Readers were told that:
“A Palestinian teenage girl filmed slapping an Israeli soldier has gone on trial in an Israeli military court in a case which has split public opinion.
Ahed Tamimi, 17, is charged with 12 offences, including assaulting security forces and incitement to violence.
If convicted, she could face a lengthy jail term.”
However, as has been the case in the majority of the BBC’s copious past reporting on Ahed Tamimi’s arrest and indictment, this article too failed to provide readers with details of her call for violence on social media which is the basis of that incitement charge.
Given the article’s title and introductory paragraphs, readers of its first version may have been surprised to find that it actually told them nothing at all about the trial itself. The report’s original text did not clarify that the trial was closed to journalists and the only reference to that was found in a photo caption saying that “the trial is being held behind closed doors”.
Later on the article was amended to reflect the judge’s decision:
“Journalists waiting to report on the trial were ordered to leave by the judge, on the grounds that the accused was being treated as a minor. Such cases are usually tried in private.
But in Ms Tamimi’s case, this went against the wishes of the family.”
Three paragraphs were devoted to a statement given to journalists by Tamimi’s lawyer.
What BBC audiences did find in this eleventh report on Ahed Tamimi in less than two months was repetition of information seen in previous reports and further amplification of partisan messaging.
“For Palestinians, Ms Tamimi is a symbol of resistance to Israeli occupation, but many Israelis regard her as a violent troublemaker seeking publicity.”
“For Palestinians, Ahed Tamimi has become a national icon for what they see as acts of bravery in standing up to armed soldiers on occupied land.”
Readers also found uncritical amplification of messaging from a political NGO which has been campaigning on Tamimi’s behalf.
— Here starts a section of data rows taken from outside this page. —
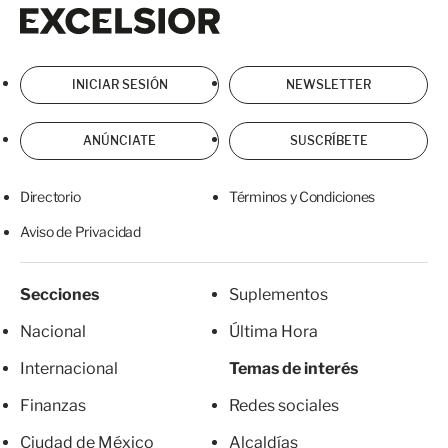
Excelsior
Excelsior
INICIAR SESIÓN
NEWSLETTER
ANÚNCIATE
SUSCRÍBETE
Directorio
Términos y Condiciones
Aviso de Privacidad
Secciones
Suplementos
Nacional
Última Hora
Internacional
Temas de interés
Finanzas
Redes sociales
Ciudad de México
Alcaldías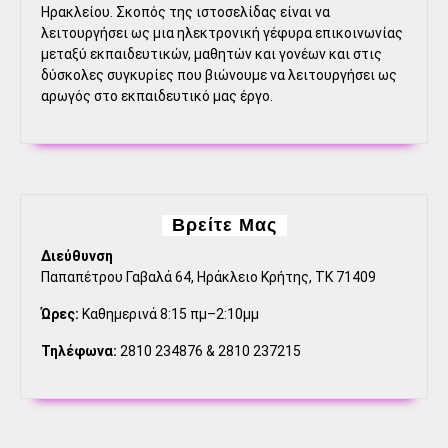
Ηρακλείου. Σκοπός της ιστοσελίδας είναι να
λειτουργήσει ως μια ηλεκτρονική γέφυρα επικοινωνίας
μεταξύ εκπαιδευτικών, μαθητών και γονέων και στις
δύσκολες συγκυρίες που βιώνουμε να λειτουργήσει ως
αρωγός στο εκπαιδευτικό μας έργο.
Βρείτε Μας
Διεύθυνση
Παπαπέτρου Γαβαλά 64, Ηράκλειο Κρήτης, ΤΚ 71409
Ώρες:
Καθημερινά 8:15 πμ–2:10μμ
Τηλέφωνα:
2810 234876 & 2810 237215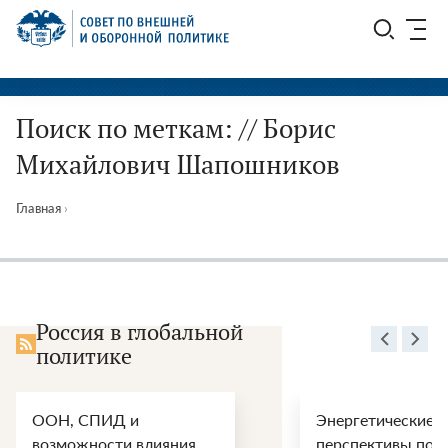
Перейти
СВОП
к
содержимому
Поиск по меткам: // Борис
Михайлович Шапошников
Главная
›
Россия в глобальной
политике
ООН, СПИД и
Энергетические
возможности влияния
перспективы пос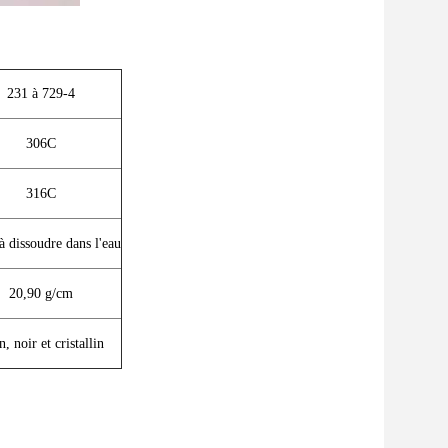
231 à 729-4
306C
316C
à dissoudre dans l'eau
20,90 g/cm
, noir et cristallin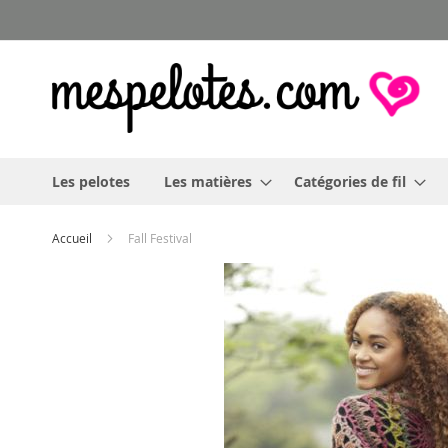
Allez
au
contenu
Les pelotes
Les matières
Catégories de fil
Accueil
Fall Festival
Skip
to
the
end
of
the
images
gallery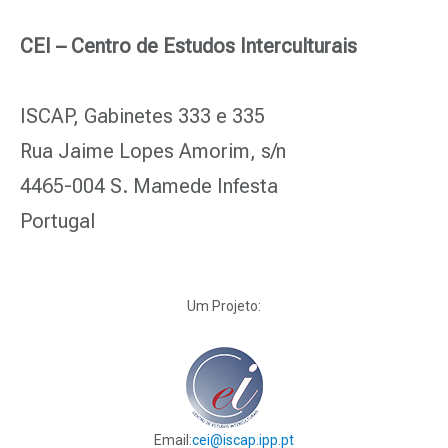
CEI – Centro de Estudos Interculturais
ISCAP, Gabinetes 333 e 335
Rua Jaime Lopes Amorim, s/n
4465-004 S. Mamede Infesta
Portugal
Um Projeto:
Email:
cei@iscap.ipp.pt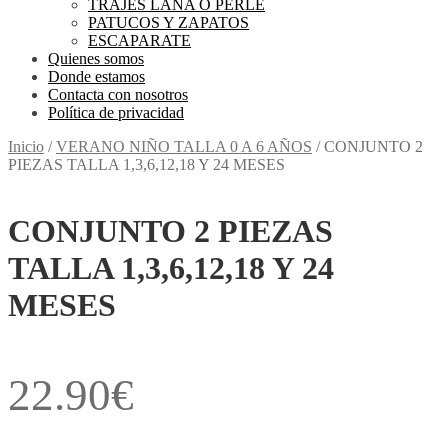
TRAJES LANA O PERLE
PATUCOS Y ZAPATOS
ESCAPARATE
Quienes somos
Donde estamos
Contacta con nosotros
Política de privacidad
Inicio
/
VERANO NIÑO TALLA 0 A 6 AÑOS
/
CONJUNTO 2
PIEZAS TALLA 1,3,6,12,18 Y 24 MESES
CONJUNTO 2 PIEZAS
TALLA 1,3,6,12,18 Y 24
MESES
22.90
€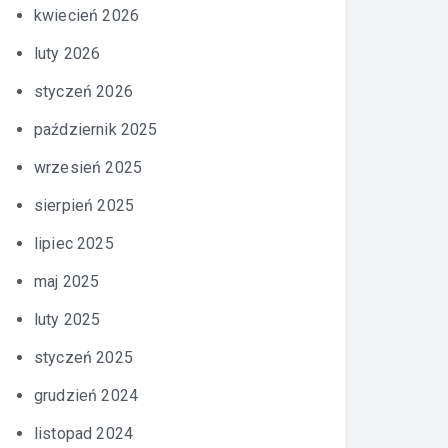
kwiecień 2026
luty 2026
styczeń 2026
październik 2025
wrzesień 2025
sierpień 2025
lipiec 2025
maj 2025
luty 2025
styczeń 2025
grudzień 2024
listopad 2024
“Amnesty International has called for Ahed Tamimi’s release, accusing Israel of discriminatory treatment of Palestinian children.”
The BBC even promoted a link to Amnesty International’s relevant campaign webpage.
“Human rights groups say Ahed Tamimi’s case highlights what they say is Israel’s harsh treatment of Palestinian minors.
About 1,400 Palestinian minors have been prosecuted in special juvenile military courts over the past three years, the IDF says.
Civil rights groups are very critical of the Israeli system, saying it lacks fundamental protections and gives no guarantee of a fair trial.”
BBC editorial guidelines on “controversial subjects and linking” state:
“Where BBC online sites covering ‘controversial subjects’ offer links to external sites, we should ensure that the information on those external sites, taken together, represents a reasonable range of views about the subject.”
In addition to that link to Amnesty International’s campaign page the article also included a link to Ahed Tamimi’s mother’s Facebook account and two links to articles on Israeli news sites – neither of which provides the required “reasonable range of views” on the “Israeli system”.
While Amnesty International was presented as a “civil rights” group, no mention was made of the relevant issue of the NGO’s long record of anti-Israel campaigning and its previous sponsorship of a speaking tour in the US by Ahed Tamimi’s father. Readers were not provided with any alternative views of the allegations levelled in AI’s political campaign supporting Tamimi.
This non-event of an article once again makes it blatantly obvious that the supposedly ‘impartial’ BBC has elected to lend its voice and outreach to promotion of a blatantly political campaign.